Result against Ehlvest is going to prove nothing and I remember that some years ago in the israeli league some 2200 player drew with 3 computers when GM's did worse against computers.
As far as I know, there is no GM in the US who really believes he has any decent chance to win a match against Rybka without a material handicap (I don't know what Nakamura really thinks, he would probably say he has chances). The fact that only four US grandmasters agreed to the challenge despite eleven thousand dollar prize fund shows this clearly. Maybe there are a few in the world (excluding the Elite) who do believe this, but not many.
I'm not sure I follow this line of reasoning. Is there anything that happened during this match that another GM couldn't have reproduced by playing against Rybka in his basement? Seems like it should be pretty easy for a GM to assess his chances.
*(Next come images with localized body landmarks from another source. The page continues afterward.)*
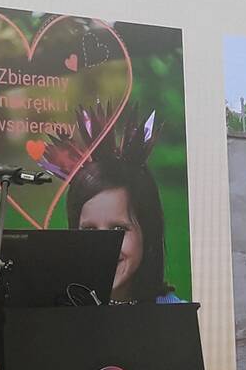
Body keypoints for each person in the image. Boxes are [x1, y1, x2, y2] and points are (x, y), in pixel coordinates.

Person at [54, 103, 181, 305]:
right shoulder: (57, 315)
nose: (104, 246)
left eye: (118, 229)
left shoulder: (175, 314)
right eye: (89, 230)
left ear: (147, 233)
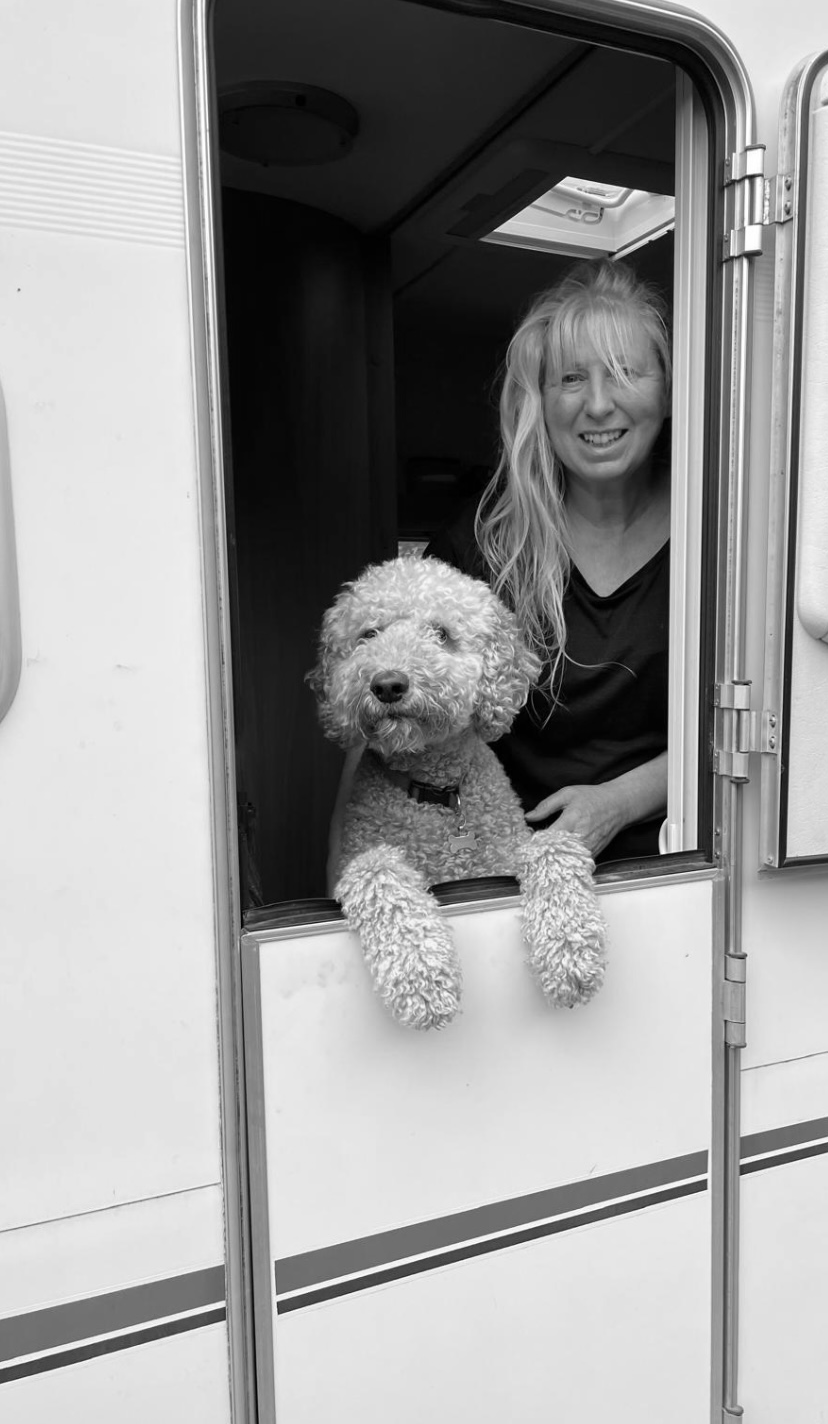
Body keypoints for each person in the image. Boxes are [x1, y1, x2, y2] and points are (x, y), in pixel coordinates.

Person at [426, 258, 671, 863]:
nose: (597, 405)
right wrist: (342, 877)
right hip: (512, 874)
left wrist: (619, 800)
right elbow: (392, 706)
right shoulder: (485, 543)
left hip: (683, 871)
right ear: (541, 401)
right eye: (569, 379)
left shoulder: (721, 532)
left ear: (668, 390)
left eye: (622, 373)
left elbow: (756, 725)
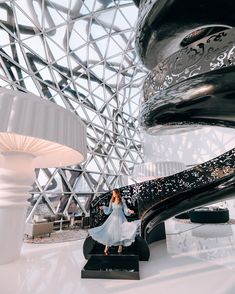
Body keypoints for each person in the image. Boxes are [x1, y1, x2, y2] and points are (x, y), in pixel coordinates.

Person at [88, 188, 140, 255]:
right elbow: (109, 210)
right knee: (109, 232)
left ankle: (120, 247)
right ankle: (107, 247)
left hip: (120, 217)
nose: (113, 194)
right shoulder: (111, 200)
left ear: (117, 193)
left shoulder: (122, 200)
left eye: (113, 193)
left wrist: (130, 211)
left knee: (121, 232)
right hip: (113, 218)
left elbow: (125, 209)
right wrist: (103, 207)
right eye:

Its interesting to me that GMs don't consider playing against a strong engine as being helpful in developing their skills against other GMs.
Indeed, GM Joël Benjamin is a very fine player. We are talking here about an experienced player in computer chess games and I think he could be very dangerous in a handicap match against Rybka. Of course, in my opinion I do not prefer a very strong GM's but without experience in these confrontations. I even prefer a non very strong GM's (per ELO Fide) but with a lot of experience. Anyway the invitations should continue open. GM Joël Benjamin is a good choise and I think the match against him will be quite interesting. Thanks LK. :-)
Now, excuse me, per my insistence Larry, but could you please try to contact GM Dzindzi and give him an opportunity. I knew that you can easily contact him and I am sure that, if he is good enough and stable in health, he will play against Rybka with all the pleasure. Do not forget their wonderful abilities and his thousands of thousands of good games over the Internet against some of strongest engines, some years ago. Dzindzi is an artist and a great player with truly experience. He really knows how to play against the machines. Do not allow that a good opportunity like this, be vanished, plus if you can talk easily with him.
FROM Wikipedia, some information about Joel Benjamin:
Joel BenjaminJoel Benjamin (born March 11, 1964) is a chess Grandmaster.
As of April 2007, his Elo rating was 2576, making him the # 12 player in the US and the 214th-highest rated player in the world.
Joel Benjamin is the top-rated active chess player who was born in the United States.
He is a native of Brooklyn, New York, and grew up in the Marine Park neighborhood there. He graduated Yale University in 1985.
At the age of 13 he broke Bobby Fischer’s record by becoming the youngest-ever U.S. Master. As a junior player he won the National Elementary title (1976), the National Junior High crown (1978), and the National High School title (1980-81).
Other triumphs have included the U.S. Junior Championship in 1980 and 1982, and the U.S. Open Championship in 1985. He earned the Grandmaster title a year later.
He was the US Chess Champion in 1987, 1997, and 2000.
He was hired as a consultant by IBM to help with the Deep Blue chess computer that defeated World Chess Champion Garry Kasparov in 1997.
As of the October 2006 rating supplement Benjamin had a United States Chess Federation rating of 2646, ranking him 14th best among American chess players.
He appeared in the movie “Searching for Bobby Fischer.”
In 1998 he was voted “Grandmaster of the Year” by the U.S. Chess Federation.
I feel that Anand can be persuaded for a match against Rybka if the Rybka team agrees to spend the sponsorship amount on his charity firm. He is known to play games for his charity. This way I feel chess and Rybka would have served the community and chess enthusiasts will have their dream game between the strongest machine and best human player today.